**Passage shown**
[BEGIN]
SUBROUTINE CTREVC( SIDE, HOWMNY, SELECT, N, T, LDT, VL, LDVL, VR,
$ LDVR, MM, M, WORK, RWORK, INFO )
*
* -- LAPACK routine (version 3.1) --
* Univ. of Tennessee, Univ. of California Berkeley and NAG Ltd..
* November 2006
*
* .. Scalar Arguments ..
CHARACTER HOWMNY, SIDE
INTEGER INFO, LDT, LDVL, LDVR, M, MM, N
* ..
* .. Array Arguments ..
LOGICAL SELECT( * )
REAL RWORK( * )
COMPLEX T( LDT, * ), VL( LDVL, * ), VR( LDVR, * ),
$ WORK( * )
* ..
*
* Purpose
* =======
*
* CTREVC computes some or all of the right and/or left eigenvectors of
* a complex upper triangular matrix T.
* Matrices of this type are produced by the Schur factorization of
* a complex general matrix: A = Q*T*Q**H, as computed by CHSEQR.
*
* The right eigenvector x and the left eigenvector y of T corresponding
* to an eigenvalue w are defined by:
*
* T*x = w*x, (y**H)*T = w*(y**H)
*
* where y**H denotes the conjugate transpose of the vector y.
* The eigenvalues are not input to this routine, but are read directly
* from the diagonal of T.
*
* This routine returns the matrices X and/or Y of right and left
* eigenvectors of T, or the products Q*X and/or Q*Y, where Q is an
* input matrix. If Q is the unitary factor that reduces a matrix A to
* Schur form T, then Q*X and Q*Y are the matrices of right and left
* eigenvectors of A.
*
* Arguments
* =========
*
* SIDE (input) CHARACTER*1
* = 'R': compute right eigenvectors only;
* = 'L': compute left eigenvectors only;
* = 'B': compute both right and left eigenvectors.
*
* HOWMNY (input) CHARACTER*1
* = 'A': compute all right and/or left eigenvectors;
* = 'B': compute all right and/or left eigenvectors,
* backtransformed using the matrices supplied in
* VR and/or VL;
* = 'S': compute selected right and/or left eigenvectors,
* as indicated by the logical array SELECT.
*
* SELECT (input) LOGICAL array, dimension (N)
* If HOWMNY = 'S', SELECT specifies the eigenvectors to be
* computed.
* The eigenvector corresponding to the j-th eigenvalue is
* computed if SELECT(j) = .TRUE..
* Not referenced if HOWMNY = 'A' or 'B'.
*
* N (input) INTEGER
* The order of the matrix T. N >= 0.
*
* T (input/output) COMPLEX array, dimension (LDT,N)
* The upper triangular matrix T. T is modified, but restored
* on exit.
*
* LDT (input) INTEGER
* The leading dimension of the array T. LDT >= max(1,N).
*
* VL (input/output) COMPLEX array, dimension (LDVL,MM)
* On entry, if SIDE = 'L' or 'B' and HOWMNY = 'B', VL must
* contain an N-by-N matrix Q (usually the unitary matrix Q of
* Schur vectors returned by CHSEQR).
[END]
**Actions to take**
1/ Can you duplicate the part of the CTREVC header that begins at "LOGICAL SELECT( *" and stops after "computed by CHSEQR."?
2/ How would you put this sentence from the CTREVC header into Spanish: "The eigenvalues are not input to this routine, but are read directly from the diagonal of T."
3/ Can you pick up the CTREVC header after its final line and carry it on?
The material placed after this point has no role in any of this.

**Dataset extract**
[BEGIN]
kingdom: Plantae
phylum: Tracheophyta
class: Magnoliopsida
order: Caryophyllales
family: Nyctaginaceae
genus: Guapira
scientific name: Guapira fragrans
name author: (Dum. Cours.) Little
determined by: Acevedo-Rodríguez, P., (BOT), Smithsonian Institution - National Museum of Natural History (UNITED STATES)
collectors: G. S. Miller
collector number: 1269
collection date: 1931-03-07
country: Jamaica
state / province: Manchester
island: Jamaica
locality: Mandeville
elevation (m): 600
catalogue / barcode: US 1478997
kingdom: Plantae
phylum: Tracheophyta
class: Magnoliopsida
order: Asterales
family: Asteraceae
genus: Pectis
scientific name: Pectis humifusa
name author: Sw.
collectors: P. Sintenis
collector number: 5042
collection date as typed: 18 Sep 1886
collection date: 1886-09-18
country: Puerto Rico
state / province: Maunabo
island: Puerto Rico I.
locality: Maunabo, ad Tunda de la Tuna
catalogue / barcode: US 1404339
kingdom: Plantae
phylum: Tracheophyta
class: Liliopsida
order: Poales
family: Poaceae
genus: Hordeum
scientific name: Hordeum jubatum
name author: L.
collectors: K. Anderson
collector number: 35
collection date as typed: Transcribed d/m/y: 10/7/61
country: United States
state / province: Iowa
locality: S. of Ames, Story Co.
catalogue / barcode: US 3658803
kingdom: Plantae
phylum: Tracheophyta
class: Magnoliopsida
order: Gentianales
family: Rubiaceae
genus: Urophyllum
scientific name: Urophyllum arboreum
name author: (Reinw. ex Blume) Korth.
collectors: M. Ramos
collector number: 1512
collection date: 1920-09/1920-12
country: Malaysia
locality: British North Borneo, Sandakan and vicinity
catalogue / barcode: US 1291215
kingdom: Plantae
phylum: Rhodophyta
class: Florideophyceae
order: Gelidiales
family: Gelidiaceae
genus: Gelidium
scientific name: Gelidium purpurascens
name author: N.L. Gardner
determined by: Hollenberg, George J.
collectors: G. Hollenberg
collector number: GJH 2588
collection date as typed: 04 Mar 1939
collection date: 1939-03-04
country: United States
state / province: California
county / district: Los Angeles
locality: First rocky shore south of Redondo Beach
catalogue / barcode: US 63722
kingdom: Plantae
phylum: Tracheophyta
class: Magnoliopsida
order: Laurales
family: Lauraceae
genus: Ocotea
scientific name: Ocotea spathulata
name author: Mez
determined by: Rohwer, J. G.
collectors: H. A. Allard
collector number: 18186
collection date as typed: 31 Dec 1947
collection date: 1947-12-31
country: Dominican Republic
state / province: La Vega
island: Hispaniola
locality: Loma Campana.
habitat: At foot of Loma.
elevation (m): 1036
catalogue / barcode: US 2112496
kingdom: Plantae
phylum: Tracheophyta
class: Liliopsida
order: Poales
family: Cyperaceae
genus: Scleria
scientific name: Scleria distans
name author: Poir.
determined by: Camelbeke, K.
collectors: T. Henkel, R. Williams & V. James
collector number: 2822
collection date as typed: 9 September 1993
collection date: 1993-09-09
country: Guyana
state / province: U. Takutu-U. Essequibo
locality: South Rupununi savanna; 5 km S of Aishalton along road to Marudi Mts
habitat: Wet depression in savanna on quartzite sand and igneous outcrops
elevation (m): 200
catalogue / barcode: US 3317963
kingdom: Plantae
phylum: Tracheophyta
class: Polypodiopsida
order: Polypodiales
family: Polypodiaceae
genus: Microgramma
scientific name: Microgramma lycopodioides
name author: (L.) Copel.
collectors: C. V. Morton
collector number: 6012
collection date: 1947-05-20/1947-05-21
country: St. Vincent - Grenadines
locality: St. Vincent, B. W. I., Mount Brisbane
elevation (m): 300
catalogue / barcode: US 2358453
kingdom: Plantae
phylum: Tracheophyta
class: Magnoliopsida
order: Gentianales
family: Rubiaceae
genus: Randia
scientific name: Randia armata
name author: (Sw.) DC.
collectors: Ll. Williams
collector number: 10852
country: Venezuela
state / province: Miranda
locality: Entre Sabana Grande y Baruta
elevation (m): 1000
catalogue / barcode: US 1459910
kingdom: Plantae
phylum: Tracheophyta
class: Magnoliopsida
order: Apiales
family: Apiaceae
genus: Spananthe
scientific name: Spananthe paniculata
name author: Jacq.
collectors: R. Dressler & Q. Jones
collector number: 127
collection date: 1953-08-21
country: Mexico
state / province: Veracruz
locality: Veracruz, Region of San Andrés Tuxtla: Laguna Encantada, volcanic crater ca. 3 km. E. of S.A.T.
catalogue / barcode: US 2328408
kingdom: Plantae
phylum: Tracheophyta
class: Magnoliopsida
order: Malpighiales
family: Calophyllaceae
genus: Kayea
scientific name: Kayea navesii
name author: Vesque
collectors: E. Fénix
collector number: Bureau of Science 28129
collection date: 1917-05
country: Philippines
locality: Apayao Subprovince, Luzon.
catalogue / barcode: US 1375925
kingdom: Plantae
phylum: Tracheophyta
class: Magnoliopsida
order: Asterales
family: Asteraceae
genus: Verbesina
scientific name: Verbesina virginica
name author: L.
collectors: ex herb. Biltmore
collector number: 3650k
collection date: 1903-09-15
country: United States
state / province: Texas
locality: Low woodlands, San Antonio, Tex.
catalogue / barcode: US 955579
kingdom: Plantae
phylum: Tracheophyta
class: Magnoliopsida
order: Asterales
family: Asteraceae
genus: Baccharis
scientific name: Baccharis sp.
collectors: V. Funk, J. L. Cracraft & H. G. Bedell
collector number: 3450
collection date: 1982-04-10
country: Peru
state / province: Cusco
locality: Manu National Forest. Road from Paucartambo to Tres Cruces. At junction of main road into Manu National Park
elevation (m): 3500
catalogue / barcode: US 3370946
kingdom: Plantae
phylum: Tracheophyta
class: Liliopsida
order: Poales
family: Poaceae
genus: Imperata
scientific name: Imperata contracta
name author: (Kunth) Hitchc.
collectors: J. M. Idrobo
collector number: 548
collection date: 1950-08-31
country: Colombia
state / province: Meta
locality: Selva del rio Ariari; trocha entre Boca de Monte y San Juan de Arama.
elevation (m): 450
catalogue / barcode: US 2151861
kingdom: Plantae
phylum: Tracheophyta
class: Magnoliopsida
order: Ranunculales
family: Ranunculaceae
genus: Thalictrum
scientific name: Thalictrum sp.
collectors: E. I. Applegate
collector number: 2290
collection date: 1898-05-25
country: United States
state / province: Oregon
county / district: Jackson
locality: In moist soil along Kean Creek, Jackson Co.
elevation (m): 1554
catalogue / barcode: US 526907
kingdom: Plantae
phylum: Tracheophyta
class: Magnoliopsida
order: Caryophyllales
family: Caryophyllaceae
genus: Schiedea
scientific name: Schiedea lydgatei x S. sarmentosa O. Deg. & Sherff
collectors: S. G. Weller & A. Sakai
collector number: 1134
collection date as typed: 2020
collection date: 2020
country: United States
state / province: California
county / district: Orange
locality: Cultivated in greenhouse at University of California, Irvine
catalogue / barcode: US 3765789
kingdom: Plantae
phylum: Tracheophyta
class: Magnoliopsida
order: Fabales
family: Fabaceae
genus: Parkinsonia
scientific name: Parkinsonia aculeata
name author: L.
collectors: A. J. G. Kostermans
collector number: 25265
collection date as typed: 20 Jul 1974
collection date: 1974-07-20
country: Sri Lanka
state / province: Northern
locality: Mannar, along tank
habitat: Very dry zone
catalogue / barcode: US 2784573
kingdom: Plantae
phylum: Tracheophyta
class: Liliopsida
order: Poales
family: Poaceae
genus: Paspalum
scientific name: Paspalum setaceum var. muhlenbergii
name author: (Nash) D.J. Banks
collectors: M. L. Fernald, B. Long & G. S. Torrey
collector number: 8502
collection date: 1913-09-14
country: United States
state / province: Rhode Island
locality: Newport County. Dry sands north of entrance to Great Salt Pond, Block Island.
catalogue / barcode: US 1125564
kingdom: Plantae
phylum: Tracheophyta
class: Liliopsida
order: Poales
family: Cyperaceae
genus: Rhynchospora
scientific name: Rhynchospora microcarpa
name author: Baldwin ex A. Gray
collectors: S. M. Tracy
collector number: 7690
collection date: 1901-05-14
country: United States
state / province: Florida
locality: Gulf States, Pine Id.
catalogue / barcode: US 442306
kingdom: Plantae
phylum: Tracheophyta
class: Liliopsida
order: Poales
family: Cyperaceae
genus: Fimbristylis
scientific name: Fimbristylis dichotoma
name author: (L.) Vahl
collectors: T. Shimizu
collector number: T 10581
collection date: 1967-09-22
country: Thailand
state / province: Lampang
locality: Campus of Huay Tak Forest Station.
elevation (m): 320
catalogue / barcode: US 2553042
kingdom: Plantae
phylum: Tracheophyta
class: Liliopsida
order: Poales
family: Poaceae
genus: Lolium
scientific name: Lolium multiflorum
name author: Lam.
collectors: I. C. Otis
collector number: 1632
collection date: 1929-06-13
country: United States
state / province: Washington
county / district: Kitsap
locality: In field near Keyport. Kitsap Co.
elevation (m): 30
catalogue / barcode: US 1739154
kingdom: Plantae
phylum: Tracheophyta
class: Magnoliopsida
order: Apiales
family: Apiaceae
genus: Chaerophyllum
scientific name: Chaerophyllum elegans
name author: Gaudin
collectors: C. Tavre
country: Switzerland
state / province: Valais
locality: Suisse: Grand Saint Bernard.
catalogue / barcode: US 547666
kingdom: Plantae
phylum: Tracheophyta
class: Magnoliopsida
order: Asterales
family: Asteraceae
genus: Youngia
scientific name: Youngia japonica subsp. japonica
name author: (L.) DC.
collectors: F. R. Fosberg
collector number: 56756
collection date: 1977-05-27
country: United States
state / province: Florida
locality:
[END]
**Answers in order**
1/
LOGICAL SELECT( * )
REAL RWORK( * )
COMPLEX T( LDT, * ), VL( LDVL, * ), VR( LDVR, * ),
$ WORK( * )
* ..
*
* Purpose
* =======
*
* CTREVC computes some or all of the right and/or left eigenvectors of
* a complex upper triangular matrix T.
* Matrices of this type are produced by the Schur factorization of
* a complex general matrix: A = Q*T*Q**H, as computed by CHSEQR.

2/ Los valores propios no son una entrada de esta rutina, sino que se leen directamente de la diagonal de T.

3/
* On exit, if SIDE = 'L' or 'B', VL contains:
* if HOWMNY = 'A', the matrix Y of left eigenvectors of T;
* if HOWMNY = 'B', the matrix Q*Y;
* if HOWMNY = 'S', the left eigenvectors of T specified by
* SELECT, stored consecutively in the columns
* of VL, in the same order as their
* eigenvalues.
* Not referenced if SIDE = 'R'.
*
* LDVL (input) INTEGER
* The leading dimension of the array VL. LDVL >= 1, and if
* SIDE = 'L' or 'B', LDVL >= N.
*
* VR (input/output) COMPLEX array, dimension (LDVR,MM)
* On entry, if SIDE = 'R' or 'B' and HOWMNY = 'B', VR must
* contain an N-by-N matrix Q (usually the unitary matrix Q of
* Schur vectors returned by CHSEQR).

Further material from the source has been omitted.